Her voice is quiet. Warning. Anchor. I breathe. Once. Pause. No. Not that rhythm. My own rhythm swelling from deep in my heart. My soul. The dragon.
Mine.
“I am here,” I say.
“I can see that.”
“No. I mean…” The words scrape. “I am here.”
Her expression shifts. She understands enough. Maybe not all, but enough.
“Good,” she says. “Then stay there and fix the scratch.”
The command should irritate me. Instead, it steadies me.
“Yes.”
I take water first.
“Do not waste drinking water on blood,” she says.
I give her one look and she closes her mouth. Small mercy. Rare creature.
I rinse the wound carefully, using as little as possible, though still more than she likes. Blood thins and runs down her arm. Gray dust clings stubbornly to the three center marks. This is not dust. Residue. The red of bijass returns, stronger. I bite it down.
Sera watches my face too closely. “Bad?”
“Yes.”
“Useful bad or panic bad?”
“Both.”
“Pick one. I’m busy,” she says.
“With what?”
“Not panicking.”
I look up at her. Her face is pale under the dust. Mouth tight. Eyes too bright, but steady. Always fighting toward steady.
“Useful bad,” I say.
“Good.”
“I need to remove the residue.”
“With?”
I pull the quiet knife from her belt.
Her brow lifts. “Stealing from the injured?”
“Borrowing.”
“That knife likes me better.”
“It has poor taste.”
A tiny sound escapes her. Pain catches it halfway through. I hate her pain more than the gray thing. No. Hate is too small.

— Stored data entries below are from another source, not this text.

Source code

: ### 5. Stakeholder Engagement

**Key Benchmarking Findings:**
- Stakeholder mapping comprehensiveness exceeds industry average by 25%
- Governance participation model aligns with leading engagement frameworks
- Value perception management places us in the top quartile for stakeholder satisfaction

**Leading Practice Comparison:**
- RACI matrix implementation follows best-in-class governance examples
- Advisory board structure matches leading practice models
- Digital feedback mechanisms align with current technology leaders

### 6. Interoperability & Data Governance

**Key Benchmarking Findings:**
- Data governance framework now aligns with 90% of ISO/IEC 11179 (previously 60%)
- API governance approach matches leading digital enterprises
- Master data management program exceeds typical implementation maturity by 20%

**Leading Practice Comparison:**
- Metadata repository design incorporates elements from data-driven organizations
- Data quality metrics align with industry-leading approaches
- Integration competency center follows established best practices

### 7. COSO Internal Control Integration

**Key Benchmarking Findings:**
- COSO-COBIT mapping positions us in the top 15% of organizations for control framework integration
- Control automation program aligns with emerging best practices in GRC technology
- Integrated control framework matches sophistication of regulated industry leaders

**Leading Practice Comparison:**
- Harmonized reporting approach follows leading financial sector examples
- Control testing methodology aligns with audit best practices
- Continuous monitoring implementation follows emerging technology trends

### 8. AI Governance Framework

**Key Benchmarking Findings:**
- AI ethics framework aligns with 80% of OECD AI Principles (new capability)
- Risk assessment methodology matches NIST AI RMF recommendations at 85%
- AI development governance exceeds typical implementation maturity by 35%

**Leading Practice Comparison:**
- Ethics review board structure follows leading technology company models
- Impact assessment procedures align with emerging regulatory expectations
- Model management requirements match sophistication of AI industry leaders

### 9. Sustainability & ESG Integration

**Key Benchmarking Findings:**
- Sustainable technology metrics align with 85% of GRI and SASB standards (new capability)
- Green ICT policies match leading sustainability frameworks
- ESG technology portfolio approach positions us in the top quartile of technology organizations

I heat the knife’s edge against a shard of warm stone near the sample’s glow, then wipe it clean. It is not perfect, but enough for Tajss. Nothing is perfect here but danger.
“This will hurt,” I say.
“You’re supposed to lie then.”
“No.”
“I know. Annoying.”
I set two fingers around the first gray mark, holding the skin steady without widening the cut. Her pulse pounds beneath my touch. It is too fast.
Mine, something whispers. No.
I scrape the residue free. Sera goes rigid. No sound. Her free hand grips the stone shelf hard enough to whiten her knuckles. I want her to make sound. I want to take the pain. I want to rip the dead chamber apart until nothing gray remains in the world.

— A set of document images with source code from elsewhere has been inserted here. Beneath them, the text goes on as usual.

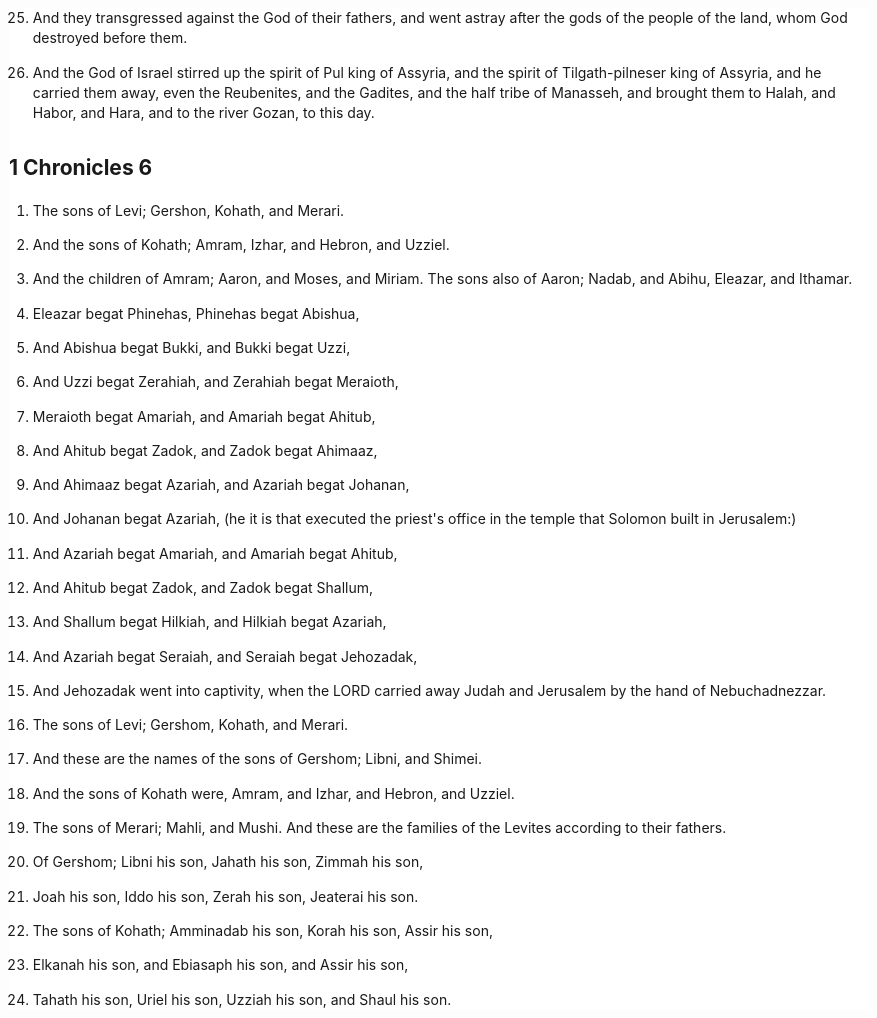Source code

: 25. And they transgressed against the God of their fathers, and went astray after the gods of the people of the land, whom God destroyed before them.

26. And the God of Israel stirred up the spirit of Pul king of Assyria, and the spirit of Tilgath-pilneser king of Assyria, and he carried them away, even the Reubenites, and the Gadites, and the half tribe of Manasseh, and brought them to Halah, and Habor, and Hara, and to the river Gozan, to this day.

## 1 Chronicles 6

1. The sons of Levi; Gershon, Kohath, and Merari.

2. And the sons of Kohath; Amram, Izhar, and Hebron, and Uzziel.

3. And the children of Amram; Aaron, and Moses, and Miriam. The sons also of Aaron; Nadab, and Abihu, Eleazar, and Ithamar.

4. Eleazar begat Phinehas, Phinehas begat Abishua,

5. And Abishua begat Bukki, and Bukki begat Uzzi,

6. And Uzzi begat Zerahiah, and Zerahiah begat Meraioth,

7. Meraioth begat Amariah, and Amariah begat Ahitub,

8. And Ahitub begat Zadok, and Zadok begat Ahimaaz,

9. And Ahimaaz begat Azariah, and Azariah begat Johanan,

10. And Johanan begat Azariah, (he it is that executed the priest's office in the temple that Solomon built in Jerusalem:)

11. And Azariah begat Amariah, and Amariah begat Ahitub,

12. And Ahitub begat Zadok, and Zadok begat Shallum,

13. And Shallum begat Hilkiah, and Hilkiah begat Azariah,

14. And Azariah begat Seraiah, and Seraiah begat Jehozadak,

15. And Jehozadak went into captivity, when the LORD carried away Judah and Jerusalem by the hand of Nebuchadnezzar.

16. The sons of Levi; Gershom, Kohath, and Merari.

17. And these are the names of the sons of Gershom; Libni, and Shimei.

18. And the sons of Kohath were, Amram, and Izhar, and Hebron, and Uzziel.

19. The sons of Merari; Mahli, and Mushi. And these are the families of the Levites according to their fathers.

20. Of Gershom; Libni his son, Jahath his son, Zimmah his son,

21. Joah his son, Iddo his son, Zerah his son, Jeaterai his son.

22. The sons of Kohath; Amminadab his son, Korah his son, Assir his son,

23. Elkanah his son, and Ebiasaph his son, and Assir his son,

24. Tahath his son, Uriel his son, Uzziah his son, and Shaul his son.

I scrape the second mark. Her breath hisses between her teeth.
“Good,” I say.
“Do not praise me like a child.”
“I was praising the breath.”
She grimaces and shakes her head.
“Then the breath accepts.”
I scrape the third. This one is deeper.
Gray threads cling inside the torn skin, as thin as hair and too straight to be natural.

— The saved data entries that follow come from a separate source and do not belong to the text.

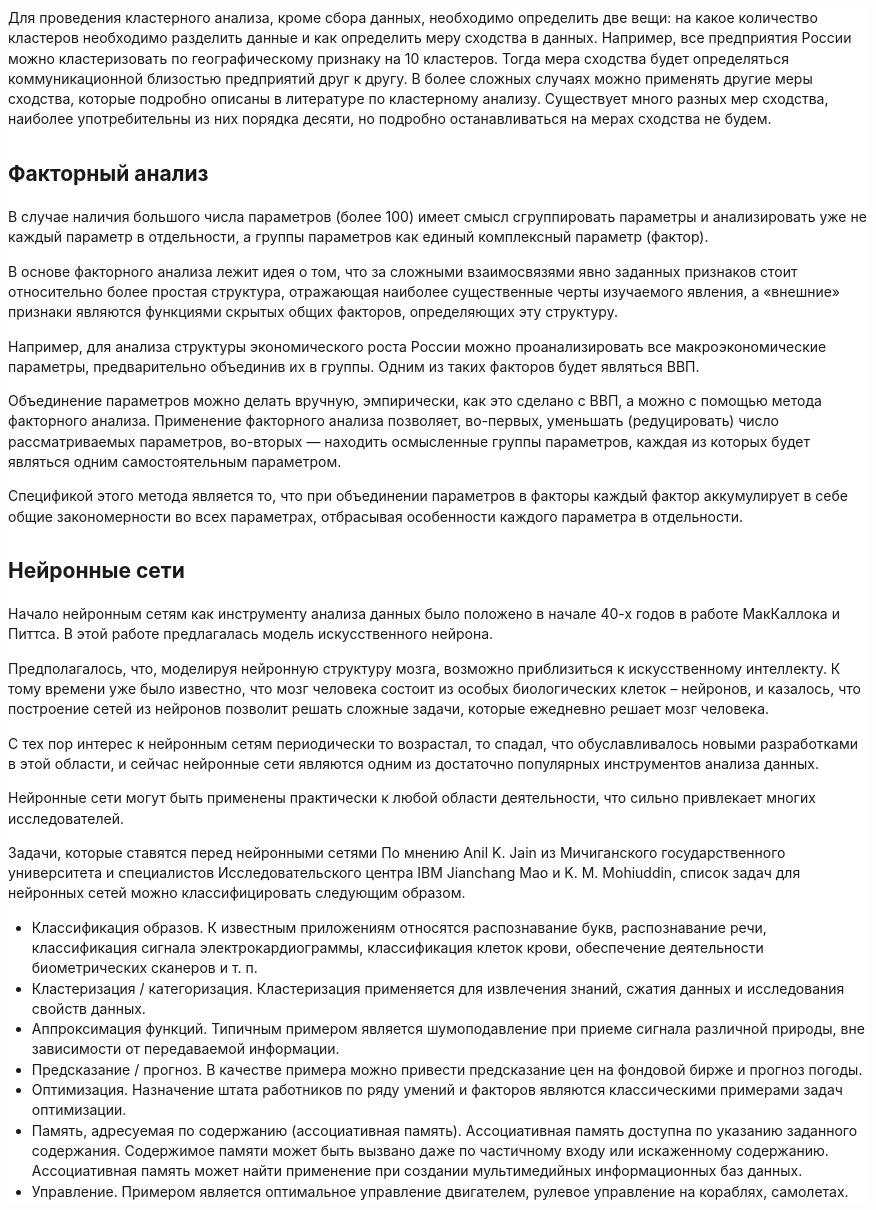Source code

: Для проведения кластерного анализа, кроме сбора данных, необходимо определить две вещи: на какое количество кластеров необходимо разделить данные и как определить меру сходства в данных. Например, все предприятия России можно кластеризовать по географическому признаку на 10 кластеров. Тогда мера сходства будет определяться коммуникационной близостью предприятий друг к другу. В более сложных случаях можно применять другие меры сходства, которые подробно описаны в литературе по кластерному анализу. Существует много разных мер сходства, наиболее употребительны из них порядка десяти, но подробно останавливаться на мерах сходства не будем.

## Факторный анализ 
В случае наличия большого числа параметров (более 100) имеет смысл сгруппировать параметры и анализировать уже не каждый параметр в отдельности, а группы параметров как единый комплексный параметр (фактор). 

В основе факторного анализа лежит идея о том, что за сложными взаимосвязями явно заданных признаков стоит относительно более простая структура, отражающая наиболее существенные черты изучаемого явления, а «внешние» признаки являются функциями скрытых общих факторов, определяющих эту структуру. 

Например, для анализа структуры экономического роста России можно проанализировать все макроэкономические параметры, предварительно объединив их в группы. Одним из таких факторов будет являться ВВП. 

Объединение параметров можно делать вручную, эмпирически, как это сделано с ВВП, а можно с помощью метода факторного анализа. Применение факторного анализа позволяет, во-первых, уменьшать (редуцировать) число рассматриваемых параметров, во-вторых — находить осмысленные группы параметров, каждая из которых будет являться одним самостоятельным параметром. 

Спецификой этого метода является то, что при объединении параметров в факторы каждый фактор аккумулирует в себе общие закономерности во всех параметрах, отбрасывая особенности каждого параметра в отдельности.

## Нейронные сети 
Начало нейронным сетям как инструменту анализа данных было положено в начале 40-х годов в работе МакКаллока и Питтса. В этой работе предлагалась модель искусственного нейрона. 

Предполагалось, что, моделируя нейронную структуру мозга, возможно приблизиться к искусственному интеллекту. К тому времени уже было известно, что мозг человека состоит из особых биологических клеток – нейронов, и казалось, что построение сетей из нейронов позволит решать сложные задачи, которые ежедневно решает мозг человека. 

С тех пор интерес к нейронным сетям периодически то возрастал, то спадал, что обуславливалось новыми разработками в этой области, и сейчас нейронные сети являются одним из достаточно популярных инструментов анализа данных. 

Нейронные сети могут быть применены практически к любой области деятельности, что сильно привлекает многих исследователей. 

Задачи, которые ставятся перед нейронными сетями По мнению Anil K. Jain из Мичиганского государственного университета и специалистов Исследовательского центра IBM Jianchang Mao и K. M. Mohiuddin, список задач для нейронных сетей можно классифицировать следующим образом. 

-  Классификация образов. К известным приложениям относятся распознавание букв, распознавание речи, классификация сигнала электрокардиограммы, классификация клеток крови, обеспечение деятельности биометрических сканеров и т. п. 
-  Кластеризация / категоризация. Кластеризация применяется для извлечения знаний, сжатия данных и исследования свойств данных. 
-  Аппроксимация функций. Типичным примером является шумоподавление при приеме сигнала различной природы, вне зависимости от передаваемой информации. 
-  Предсказание / прогноз. В качестве примера можно привести предсказание цен на фондовой бирже и прогноз погоды. 
-  Оптимизация. Назначение штата работников по ряду умений и факторов являются классическими примерами задач оптимизации. 
-  Память, адресуемая по содержанию (ассоциативная память). Ассоциативная память доступна по указанию заданного содержания. Содержимое памяти может быть вызвано даже по частичному входу или искаженному содержанию. Ассоциативная память может найти применение при создании мультимедийных информационных баз данных. 
- Управление. Примером является оптимальное управление двигателем, рулевое управление на кораблях, самолетах.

I hook them with the blade tip and pull.
They resist. Then they come free in one tiny strand.
The strand curls against the knife. Jointed.
Scentless. Dead, perhaps. Perhaps not. Sera sees it and her eyes go flat.
“That was in my arm,” she says.
“Yes.”
“I dislike that.”
“I agree.”
“Are you going to become terrifying now?”
“I am trying not to.”
Her gaze holds mine. Not mocking. Not afraid of me. Afraid for me, perhaps. That is worse.
“Keep trying,” she says.
The red of bijass retreats one finger-width. I wrap the gray thread in a scrap of mineral cloth and set it apart from the sample. Then I reach into my pack for the treated hide strip.
Sera watches my hands. “You know how to do this.”
“Yes.”
“Cavern Zmaj bleed often?”
“Everything that lives underground bleeds eventually.”
“Grim.”
“True.”
“Your people need better motivational sayings.”
“My people are alive.”
“Low bar.”
“The only one that matters.”
Her eyes flicker. Wrong thing. No. Right thing, but too sharp against her wound.
I clean the cut again, then press a folded pad against the deepest part. She flinches before she can hide it. I still.
“Continue,” she says.
“You are in pain.”
“Observant.”
“Sera.”
“Stopping does not make it hurt less. It only makes it last longer.”
I do not like the truth of that.
I bind her forearm, tight enough to slow blood, not tight enough to steal feeling. She watches every wrap, every knot, every placement. Not because she distrusts my skill, but because seeing pain managed makes it less like surrender. When I finish, she flexes her fingers.
“Can you feel them?” I ask.
She wiggles two fingers. “Can you?”
“I am choosing not to answer that.”
Her gaze sharpens. Then she understands. Color, faint and impossible, rises beneath the dust on her cheeks. Good. No. Bad.